Layla, I'm so so sorry. I wish so much I could give you a big hug. Flora had to have been the most loved kitty there ever was. I've shed a few tears for her myself. You are such a wonderful cat mama. Your future pets and kids are so lucky.
Layla. This post made me cry so hard. I am so sorry. I remember when my cat passed and I was holding her. It was one of the most heart breaking moments for me. I am sorry to hear about Flora. She was a good cat. I remember holding her at your place in Foster City. I love you and I know flora is in a better place.
This post made me cry. No one really understands the bond you can have with an animal until they have experienced it. And then to lose that animal is heartbreaking! Dan and I went through it last year and it was one of the hardest things we have ever gone through. But now we have 2 cats that we love more than anything and are so happy to have them in our lives. I am so sorry for you two and just know we are praying for you.
I'm so sorry, Layla! I send a squeeze your way.
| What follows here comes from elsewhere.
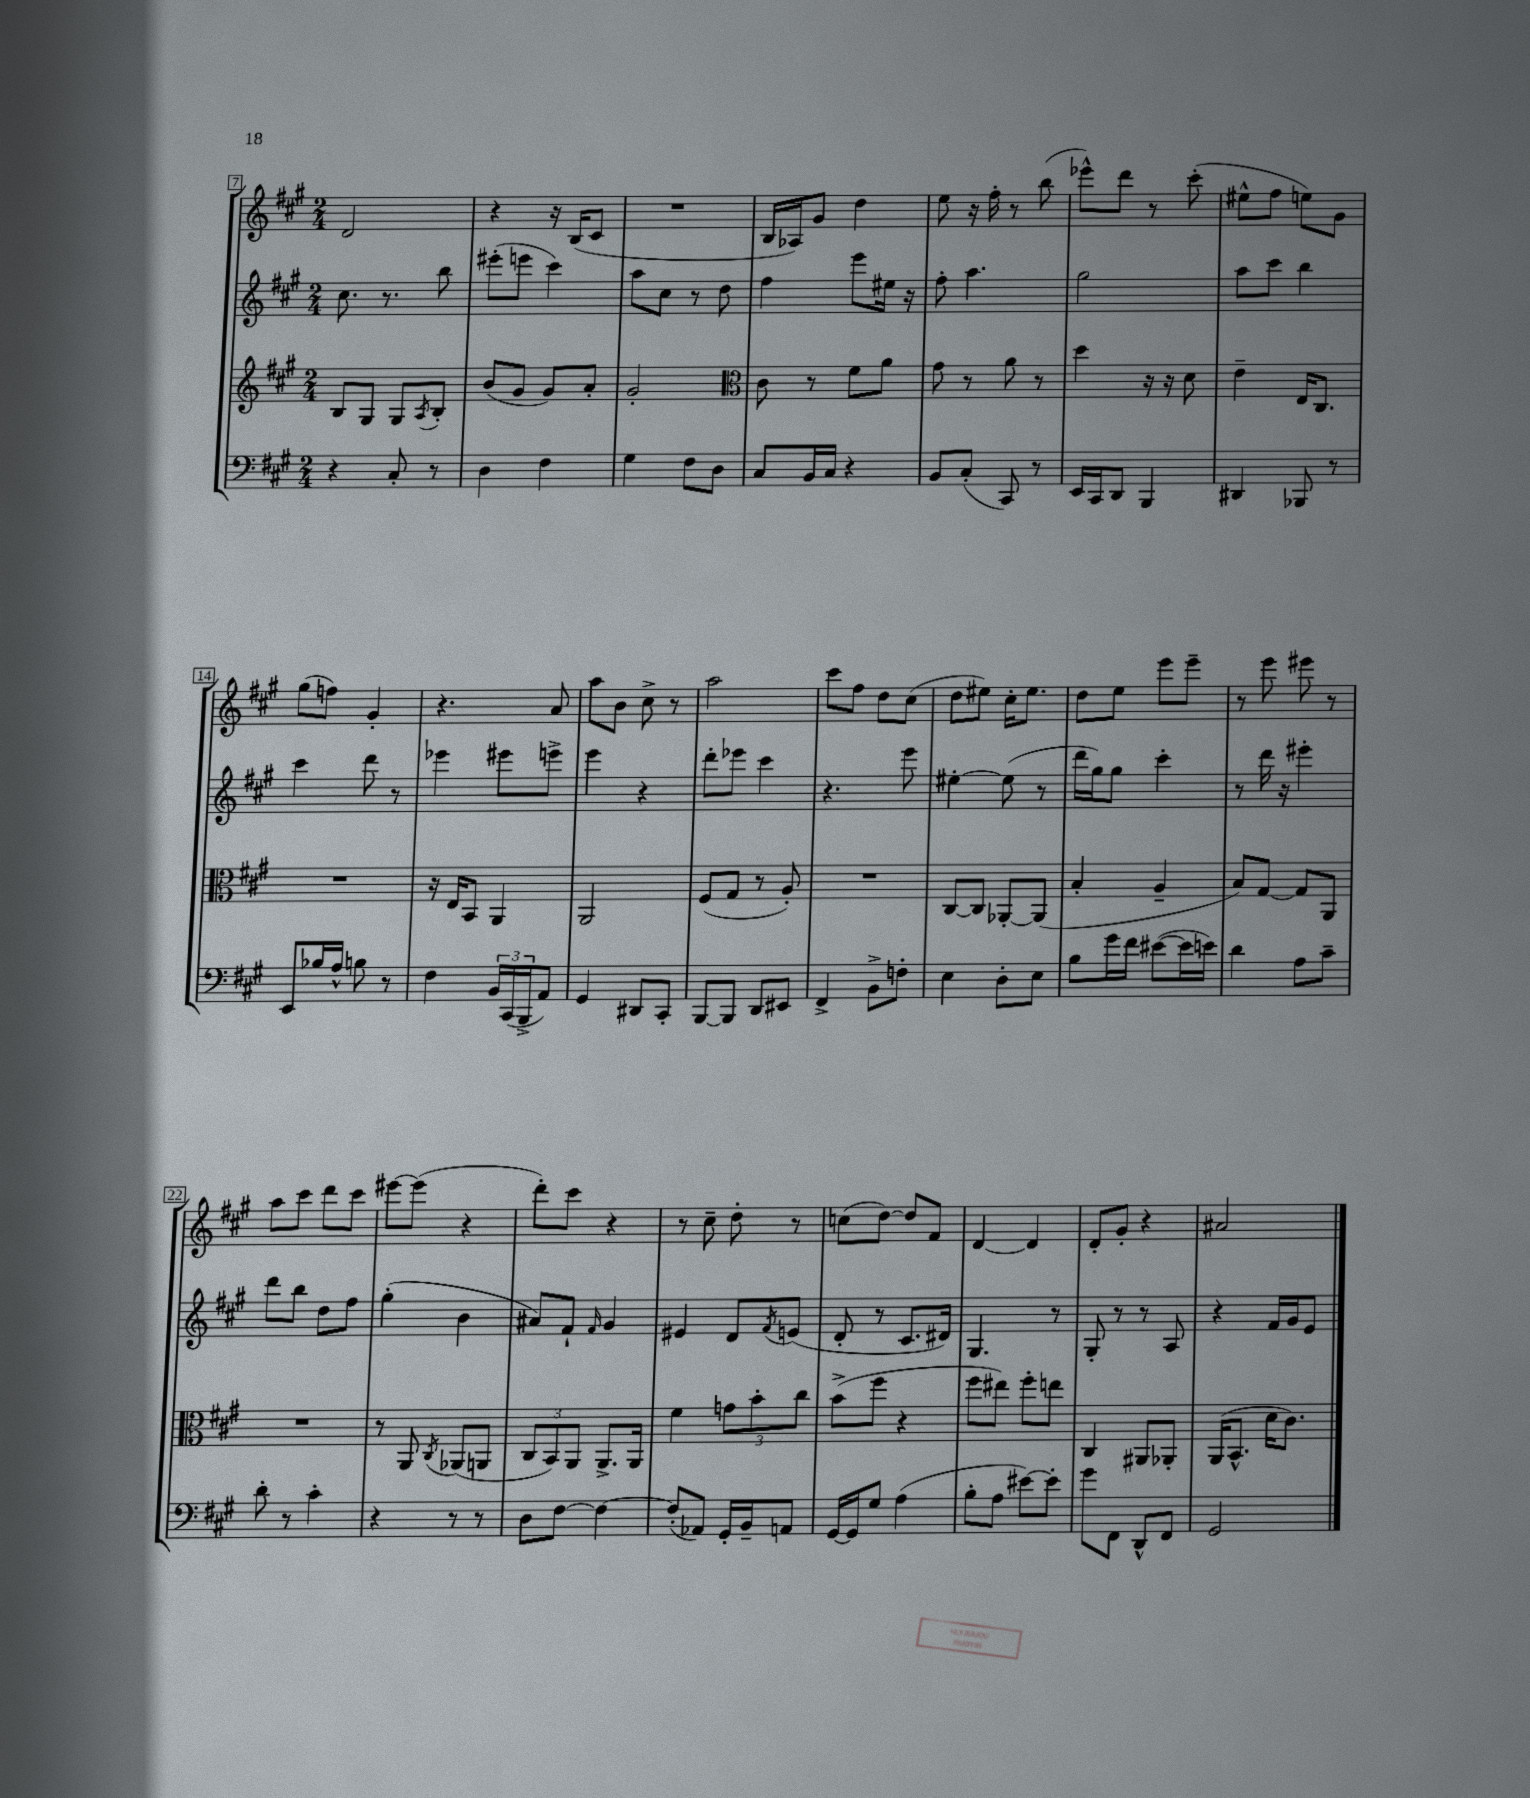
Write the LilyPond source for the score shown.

This is beautifully said, Layla. I'm weeping as I read it-and who jumps up to console me but CoCo, my sweet little tortie.
No explanation needed for this bond between animal and human-I'm sure both sides are just grateful to have it.
Sorry for you loss, Layla and Brock. We love you!
So sorry Layla and Brock. I know how sad it is to lose a cat that you're close to. I hope you continue to feel the Lord's love for you throughout this time.
I'm so sorry Layla.
Thank you for sharing your thoughts and testimony with us. You are an amazing person with so much love an compassion. I feel blessed to call you my friend.